**Required work**
**A.** Summarize the Kalafer interview below in two sentences.
**B.** In the Kalafer interview below, how many years had Kalafer owned the Nissan dealership he sold?

**Passage shown**
FLEMINGTON, N.J. — Steve Kalafer makes documentary films. He's working on one about Volkswagen's diesel emissions scandal, Backfire: The Volkswagen Fraud of the Century. He also is the founding chairman of Flemington Car & Truck Country Family of Dealerships in Flemington, N.J., about 60 miles west of New York City. The group's eight rooftops sell 16 brands, including VW, retailing about 18,000 vehicles a year.
Kalafer, 67, bluntly denounces some automaker practices, such as stair-step incentive programs. Last year, he sold a profitable Nissan dealership he had owned for 36 years, citing among other problems "the complexity of doing business with them."
Staff Reporter Jennifer Vuong interviewed Kalafer in May at his Ditschman/Flemington Ford-Lincoln dealership here.
Q: How do you see sales this year?
A: We're in for a very tough time. Manufacturers have overproduced, as they always do. They defer reality. The incentives are becoming gigantic. The inventories are backing up. The other shoe has to drop. We just don't know if it's going to be the right shoe or the left shoe.
So how do you cope?
Our greatest hedge against a market that is decreasing is our consistency, the people that we work with, our customer satisfaction ratings.

**Supplied entries**
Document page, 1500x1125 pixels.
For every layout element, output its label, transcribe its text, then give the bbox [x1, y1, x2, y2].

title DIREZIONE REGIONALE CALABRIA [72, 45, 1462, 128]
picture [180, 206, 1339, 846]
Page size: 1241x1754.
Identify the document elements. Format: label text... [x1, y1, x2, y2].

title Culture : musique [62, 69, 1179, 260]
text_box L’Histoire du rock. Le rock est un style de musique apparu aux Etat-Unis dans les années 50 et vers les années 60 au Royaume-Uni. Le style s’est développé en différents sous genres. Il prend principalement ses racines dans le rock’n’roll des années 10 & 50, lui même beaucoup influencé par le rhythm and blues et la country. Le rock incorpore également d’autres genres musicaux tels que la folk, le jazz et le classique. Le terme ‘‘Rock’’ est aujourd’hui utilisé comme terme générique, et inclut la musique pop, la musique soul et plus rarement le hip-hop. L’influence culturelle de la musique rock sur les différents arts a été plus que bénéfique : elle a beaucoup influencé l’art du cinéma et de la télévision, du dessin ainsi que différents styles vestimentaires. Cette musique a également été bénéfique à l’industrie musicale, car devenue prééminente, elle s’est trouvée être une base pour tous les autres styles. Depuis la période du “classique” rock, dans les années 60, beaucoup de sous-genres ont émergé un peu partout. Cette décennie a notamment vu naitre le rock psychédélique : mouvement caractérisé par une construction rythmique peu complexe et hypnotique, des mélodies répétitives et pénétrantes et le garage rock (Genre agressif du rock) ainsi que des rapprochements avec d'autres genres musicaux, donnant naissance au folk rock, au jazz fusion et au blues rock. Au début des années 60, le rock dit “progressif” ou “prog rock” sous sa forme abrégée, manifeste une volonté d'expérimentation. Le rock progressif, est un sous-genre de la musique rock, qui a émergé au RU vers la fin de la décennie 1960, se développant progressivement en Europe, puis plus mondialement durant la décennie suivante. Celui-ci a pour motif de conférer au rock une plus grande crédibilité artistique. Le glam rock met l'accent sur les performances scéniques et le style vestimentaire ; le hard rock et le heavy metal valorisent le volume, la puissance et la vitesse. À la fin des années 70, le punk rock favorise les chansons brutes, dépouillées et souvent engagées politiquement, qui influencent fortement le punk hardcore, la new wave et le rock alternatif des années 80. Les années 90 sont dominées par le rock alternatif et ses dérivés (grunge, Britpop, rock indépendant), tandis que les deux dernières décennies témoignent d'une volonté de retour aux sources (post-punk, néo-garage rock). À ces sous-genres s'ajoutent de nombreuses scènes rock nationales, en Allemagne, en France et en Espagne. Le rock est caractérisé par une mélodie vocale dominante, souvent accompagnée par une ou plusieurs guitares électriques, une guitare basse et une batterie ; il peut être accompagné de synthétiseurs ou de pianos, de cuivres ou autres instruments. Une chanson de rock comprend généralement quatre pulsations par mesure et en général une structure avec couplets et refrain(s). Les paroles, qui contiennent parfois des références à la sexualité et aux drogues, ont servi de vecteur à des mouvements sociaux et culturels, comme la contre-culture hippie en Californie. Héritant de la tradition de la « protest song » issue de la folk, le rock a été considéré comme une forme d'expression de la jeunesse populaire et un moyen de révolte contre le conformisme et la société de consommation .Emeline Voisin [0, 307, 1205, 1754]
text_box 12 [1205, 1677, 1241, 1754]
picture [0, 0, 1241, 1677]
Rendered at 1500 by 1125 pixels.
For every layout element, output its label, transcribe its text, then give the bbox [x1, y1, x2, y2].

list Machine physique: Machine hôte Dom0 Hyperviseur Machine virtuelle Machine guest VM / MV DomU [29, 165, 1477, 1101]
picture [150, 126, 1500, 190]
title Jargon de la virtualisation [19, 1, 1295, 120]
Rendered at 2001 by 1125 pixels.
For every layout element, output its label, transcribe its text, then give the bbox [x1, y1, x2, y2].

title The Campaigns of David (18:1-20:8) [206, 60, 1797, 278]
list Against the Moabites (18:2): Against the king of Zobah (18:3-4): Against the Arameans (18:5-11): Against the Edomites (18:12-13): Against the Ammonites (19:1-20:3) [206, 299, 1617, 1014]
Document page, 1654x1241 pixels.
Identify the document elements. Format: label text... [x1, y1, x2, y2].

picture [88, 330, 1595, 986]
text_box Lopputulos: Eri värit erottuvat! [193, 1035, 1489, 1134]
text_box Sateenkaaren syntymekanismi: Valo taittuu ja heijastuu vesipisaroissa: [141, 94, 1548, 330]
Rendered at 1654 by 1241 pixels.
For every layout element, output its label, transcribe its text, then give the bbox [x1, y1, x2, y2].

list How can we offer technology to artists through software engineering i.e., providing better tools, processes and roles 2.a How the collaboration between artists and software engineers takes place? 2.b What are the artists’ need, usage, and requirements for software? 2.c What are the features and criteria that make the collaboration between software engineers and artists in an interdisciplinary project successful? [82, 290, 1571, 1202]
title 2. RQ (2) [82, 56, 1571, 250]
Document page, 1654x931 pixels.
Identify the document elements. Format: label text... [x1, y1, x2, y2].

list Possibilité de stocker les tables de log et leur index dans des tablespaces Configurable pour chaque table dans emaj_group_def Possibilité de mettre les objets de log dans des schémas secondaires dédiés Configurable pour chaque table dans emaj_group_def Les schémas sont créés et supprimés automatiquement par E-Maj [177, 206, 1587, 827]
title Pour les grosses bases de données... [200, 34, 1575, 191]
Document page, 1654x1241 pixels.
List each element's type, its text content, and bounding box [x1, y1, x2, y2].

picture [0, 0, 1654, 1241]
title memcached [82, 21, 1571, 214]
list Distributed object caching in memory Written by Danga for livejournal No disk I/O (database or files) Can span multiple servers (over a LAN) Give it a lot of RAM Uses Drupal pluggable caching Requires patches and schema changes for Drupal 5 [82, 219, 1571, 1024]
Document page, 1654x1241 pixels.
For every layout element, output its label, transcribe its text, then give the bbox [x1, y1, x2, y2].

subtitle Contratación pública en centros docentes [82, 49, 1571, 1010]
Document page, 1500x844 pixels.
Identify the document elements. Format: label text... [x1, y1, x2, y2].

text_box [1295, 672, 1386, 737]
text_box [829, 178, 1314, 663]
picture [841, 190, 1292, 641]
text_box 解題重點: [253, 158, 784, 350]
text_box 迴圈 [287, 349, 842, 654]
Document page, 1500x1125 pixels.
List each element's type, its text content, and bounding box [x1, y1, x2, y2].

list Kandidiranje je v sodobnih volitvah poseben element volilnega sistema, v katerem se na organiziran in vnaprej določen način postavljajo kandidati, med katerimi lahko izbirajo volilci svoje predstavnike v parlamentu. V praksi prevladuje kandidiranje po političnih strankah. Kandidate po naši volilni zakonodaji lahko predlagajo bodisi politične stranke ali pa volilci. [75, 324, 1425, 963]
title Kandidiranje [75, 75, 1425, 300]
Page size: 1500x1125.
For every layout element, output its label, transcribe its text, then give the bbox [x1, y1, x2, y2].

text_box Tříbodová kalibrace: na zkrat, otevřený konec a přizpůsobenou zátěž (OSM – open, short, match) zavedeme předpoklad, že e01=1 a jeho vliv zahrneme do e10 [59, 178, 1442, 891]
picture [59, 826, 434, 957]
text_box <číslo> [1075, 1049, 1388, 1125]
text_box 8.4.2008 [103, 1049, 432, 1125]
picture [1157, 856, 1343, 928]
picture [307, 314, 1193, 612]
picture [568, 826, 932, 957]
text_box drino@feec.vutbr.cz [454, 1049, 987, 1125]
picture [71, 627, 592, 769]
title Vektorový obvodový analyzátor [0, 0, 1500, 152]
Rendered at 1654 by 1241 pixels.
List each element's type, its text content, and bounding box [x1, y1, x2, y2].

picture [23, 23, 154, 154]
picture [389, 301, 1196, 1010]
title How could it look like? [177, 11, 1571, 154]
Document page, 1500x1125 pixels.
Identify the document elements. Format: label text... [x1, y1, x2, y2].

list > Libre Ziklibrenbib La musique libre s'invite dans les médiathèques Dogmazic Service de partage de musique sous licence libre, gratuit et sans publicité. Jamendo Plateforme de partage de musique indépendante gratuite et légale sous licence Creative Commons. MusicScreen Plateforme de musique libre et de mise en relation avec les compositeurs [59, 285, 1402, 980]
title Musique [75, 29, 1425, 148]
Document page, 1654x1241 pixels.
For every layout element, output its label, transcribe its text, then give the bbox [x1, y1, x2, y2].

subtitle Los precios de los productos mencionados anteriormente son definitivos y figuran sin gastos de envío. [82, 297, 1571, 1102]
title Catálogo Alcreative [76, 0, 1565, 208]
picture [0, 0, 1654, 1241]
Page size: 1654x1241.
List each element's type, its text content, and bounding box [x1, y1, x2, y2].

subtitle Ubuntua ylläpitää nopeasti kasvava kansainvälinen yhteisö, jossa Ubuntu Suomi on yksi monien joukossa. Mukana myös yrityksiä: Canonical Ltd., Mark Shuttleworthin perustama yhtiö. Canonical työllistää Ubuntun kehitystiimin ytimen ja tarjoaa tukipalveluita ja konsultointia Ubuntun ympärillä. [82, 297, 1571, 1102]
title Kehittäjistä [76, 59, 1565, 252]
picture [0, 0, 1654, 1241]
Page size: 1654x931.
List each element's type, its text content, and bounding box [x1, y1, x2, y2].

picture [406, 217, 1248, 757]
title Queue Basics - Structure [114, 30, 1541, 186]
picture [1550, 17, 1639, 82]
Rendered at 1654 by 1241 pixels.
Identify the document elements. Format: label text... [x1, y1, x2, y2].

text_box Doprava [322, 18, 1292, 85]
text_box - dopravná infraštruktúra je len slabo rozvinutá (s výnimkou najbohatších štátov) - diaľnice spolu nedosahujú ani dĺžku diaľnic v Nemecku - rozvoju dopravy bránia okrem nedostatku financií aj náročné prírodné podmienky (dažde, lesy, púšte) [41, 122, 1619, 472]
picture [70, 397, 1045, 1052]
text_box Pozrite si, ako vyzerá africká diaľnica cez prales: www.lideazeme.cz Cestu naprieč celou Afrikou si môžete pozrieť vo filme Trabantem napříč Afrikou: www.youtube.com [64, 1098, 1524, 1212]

**The replies**
**A.** Steve Kalafer, a documentary filmmaker and founding chairman of a Flemington, N.J., dealership group that retails about 18,000 vehicles a year, bluntly denounces some automaker practices and sold his Nissan dealership last year. In a May interview, he predicted a very tough sales year because manufacturers have overproduced, incentives are becoming gigantic and inventories are backing up, and he named consistency, the people he works with and customer satisfaction ratings as his hedge.

**B.** 36 years